= Turkey illusion =

Cognitive bias

Turkey illusion is a cognitive bias describing the surprise resulting from a break in a trend, if one does not know the causes or the framework conditions for this trend. The concept was first introduced by Bertrand Russell to illustrate a problem with inductive reasoning.

Relevant disciplines for uncovering such biases include psychology and behavioral economics.

== The story ==
In a variation from Russell's original, a turkey designated for Thanksgiving is fed and cared for every day until it is slaughtered. With each feeding, its certainty or confidence that nothing will happen to it increases, based on past experience. From the turkey's point of view, the certainty that it will be fed and cared for again the next day is greatest on the night before it dies, of all days. Nevertheless, it is slaughtered that day, by the very person who cared for it.
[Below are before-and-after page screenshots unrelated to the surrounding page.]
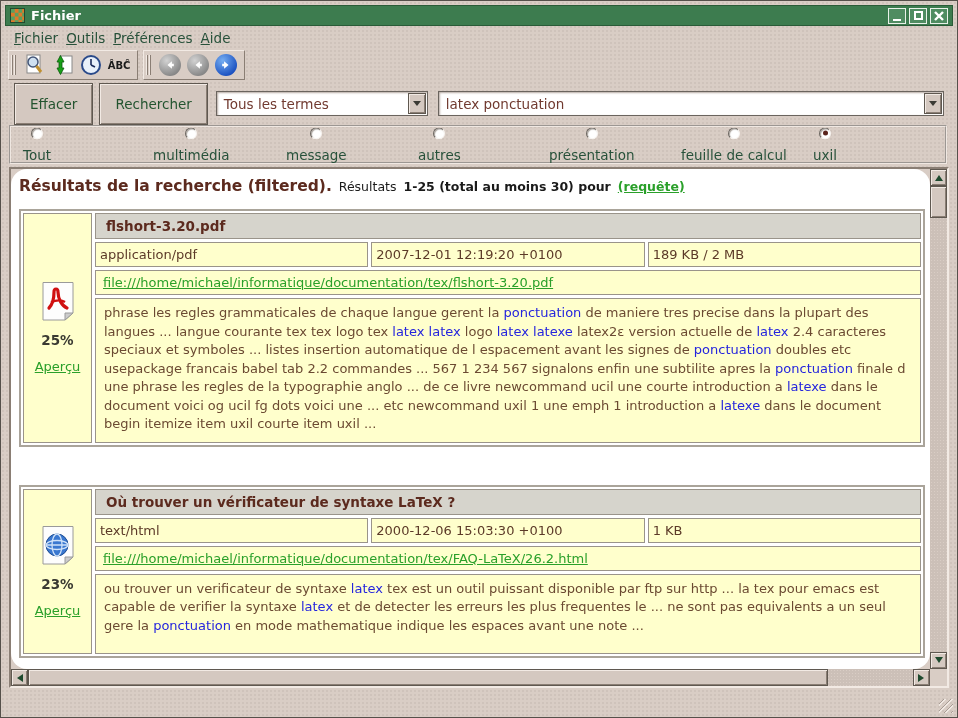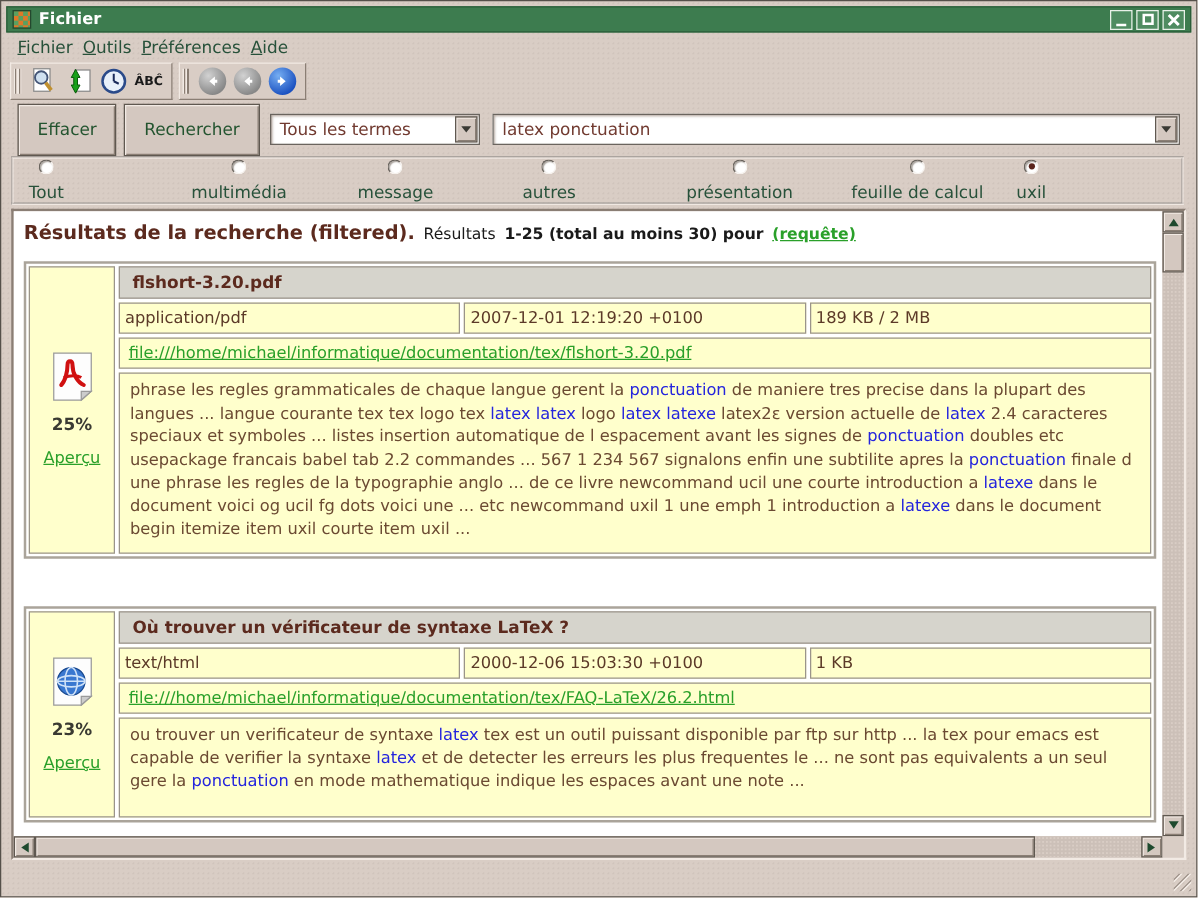--- a/index.html
+++ b/index.html
@@ -57,7 +57,7 @@
   .combo { height:25px; background:#fff; border:1px solid #6a645e;
            box-shadow: inset 1px 1px 2px #b8aca4;
            display:flex; align-items:center; }
-  .combo-mode { width:168px; margin-left:8px; }
+  .combo-mode { width:212px; margin-left:8px; }
   .combo-query { flex:1; margin-left:10px; }
   .combo-val { flex:1; padding:0 7px; color:#713a30; font-size:13.5px; white-space:nowrap; overflow:hidden; }
   .combo input { flex:1; border:none; outline:none; padding:0 7px; color:#713a30;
The story appears in Bertrand Russell's 1912 The Problems of Philosophy as relating to a chicken:

The man who has fed the chicken every day throughout its life at last wrings its neck instead, showing that more refined views as to the uniformity of nature would have been useful to the chicken.

== Interpretation ==

The slaughter comes as a complete surprise to the turkey, who - in anthropomorphic formulation - "only extrapolates a trend" and "does not recognize the impending trend break". To recognize this trend break, the turkey would have had to find out the causes of the trend. By doing so, it would have known about the motivational state of the human who feeds it every day. In order to "think outside the box" and leave known or familiar thought patterns, creativity and the ability to change perspectives are necessary. This is not possible for the turkey due to insufficient information.